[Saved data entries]

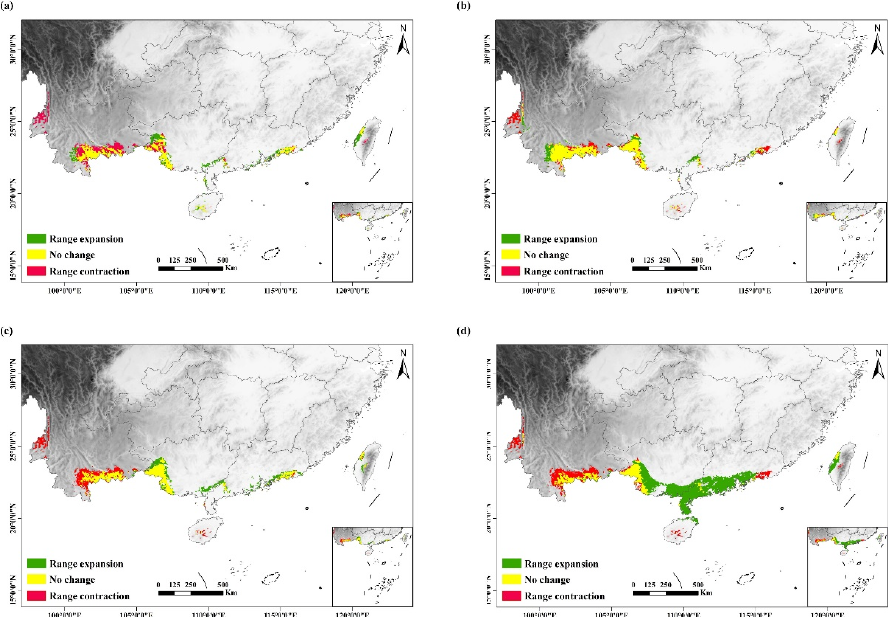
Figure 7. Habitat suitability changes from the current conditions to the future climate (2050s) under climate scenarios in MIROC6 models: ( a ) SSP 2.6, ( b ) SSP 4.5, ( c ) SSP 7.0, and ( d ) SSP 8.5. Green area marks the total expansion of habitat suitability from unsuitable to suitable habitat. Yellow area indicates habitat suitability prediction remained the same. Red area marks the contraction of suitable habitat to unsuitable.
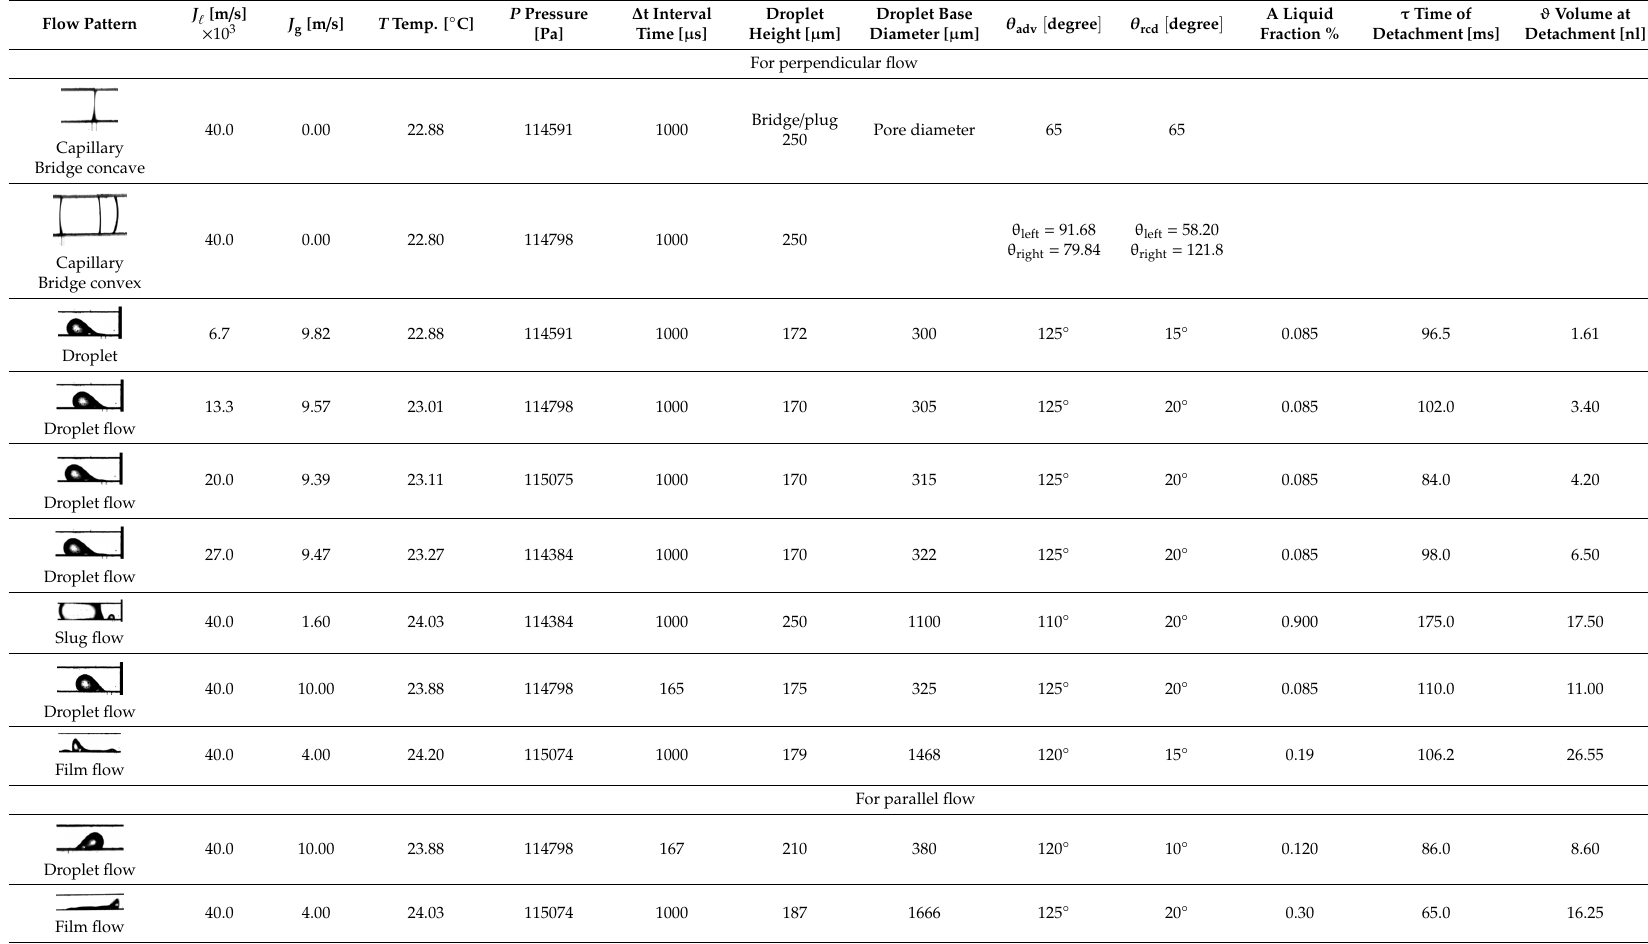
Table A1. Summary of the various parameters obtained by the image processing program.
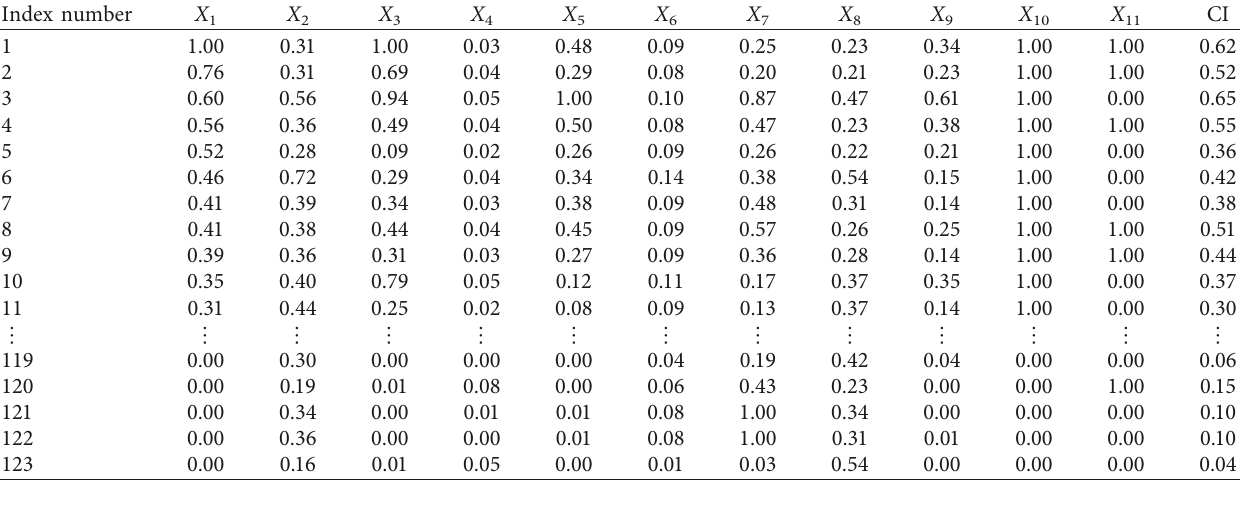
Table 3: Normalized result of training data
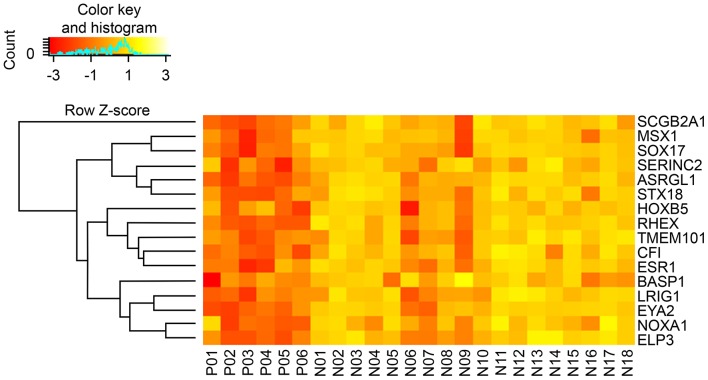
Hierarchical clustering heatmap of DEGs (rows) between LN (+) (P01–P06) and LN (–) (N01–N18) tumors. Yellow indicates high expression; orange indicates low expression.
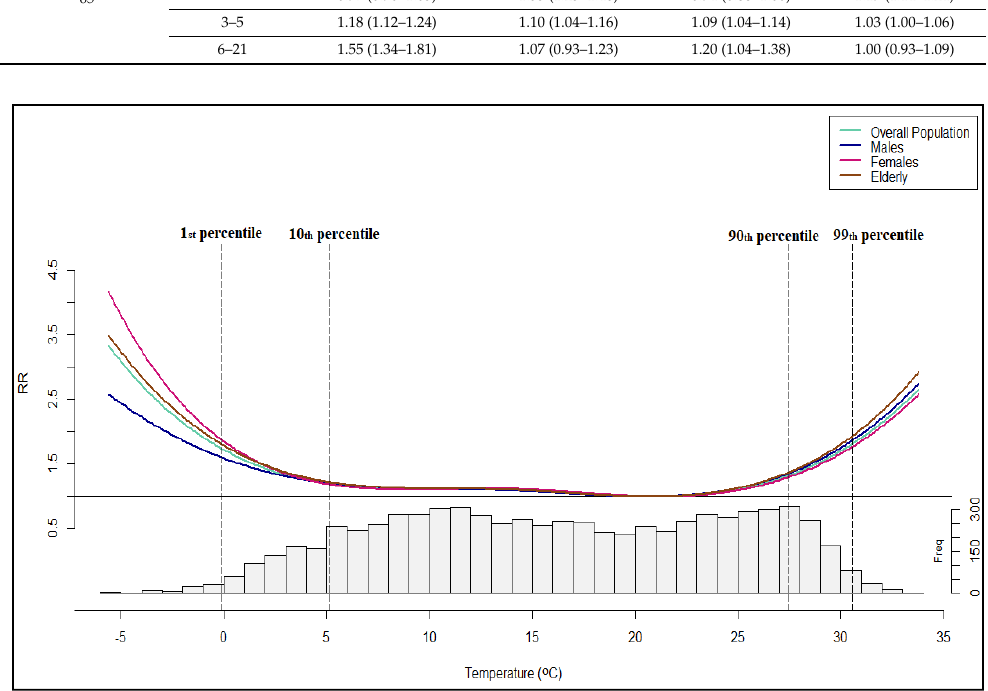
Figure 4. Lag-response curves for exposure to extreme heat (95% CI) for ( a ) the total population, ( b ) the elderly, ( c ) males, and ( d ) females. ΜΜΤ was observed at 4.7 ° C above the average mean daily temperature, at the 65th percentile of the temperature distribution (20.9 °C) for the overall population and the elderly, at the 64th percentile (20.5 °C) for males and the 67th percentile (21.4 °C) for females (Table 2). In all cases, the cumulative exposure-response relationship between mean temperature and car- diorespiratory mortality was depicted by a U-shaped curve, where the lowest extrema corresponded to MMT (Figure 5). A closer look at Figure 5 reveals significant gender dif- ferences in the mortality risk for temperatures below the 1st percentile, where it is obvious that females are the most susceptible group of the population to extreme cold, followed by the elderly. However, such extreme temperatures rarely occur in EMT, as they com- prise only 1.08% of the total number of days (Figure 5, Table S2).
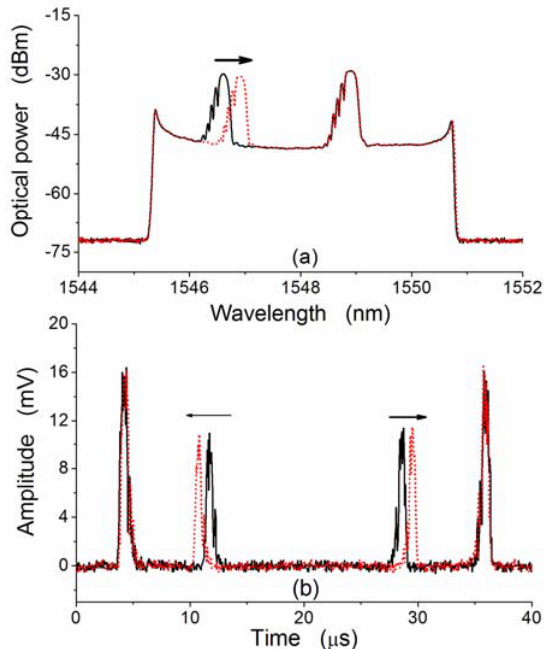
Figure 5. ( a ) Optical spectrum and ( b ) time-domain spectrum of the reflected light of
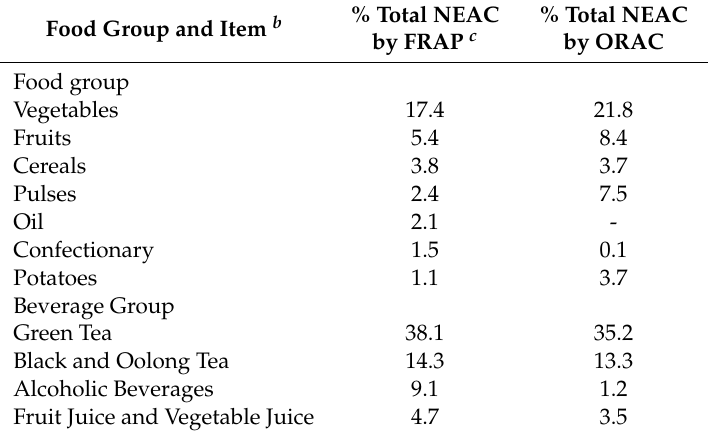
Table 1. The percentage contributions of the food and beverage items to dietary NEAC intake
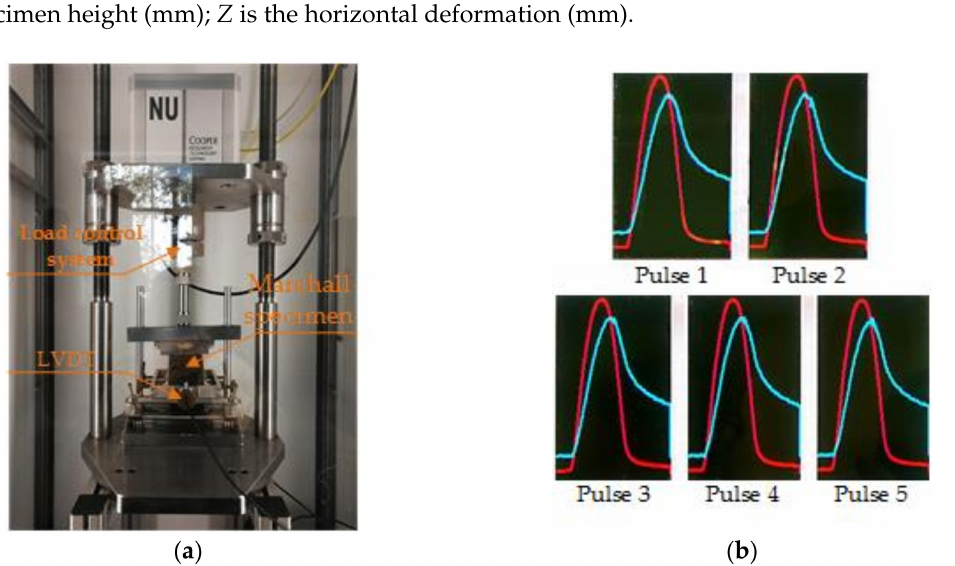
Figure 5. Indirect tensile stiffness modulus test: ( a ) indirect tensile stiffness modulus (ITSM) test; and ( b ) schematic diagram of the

WHAT NEEDS TO BE DONE
Where the line containing "Table 1. The" appears in the entries above, start there and set down every line exactly through the last one, inclusive; omit pictures.

EXERCISE ANSWER
Table 1. The percentage contributions of the food and beverage items to dietary NEAC intake
Figure 5. Indirect tensile stiffness modulus test: ( a ) indirect tensile stiffness modulus (ITSM) test; and ( b ) schematic diagram of the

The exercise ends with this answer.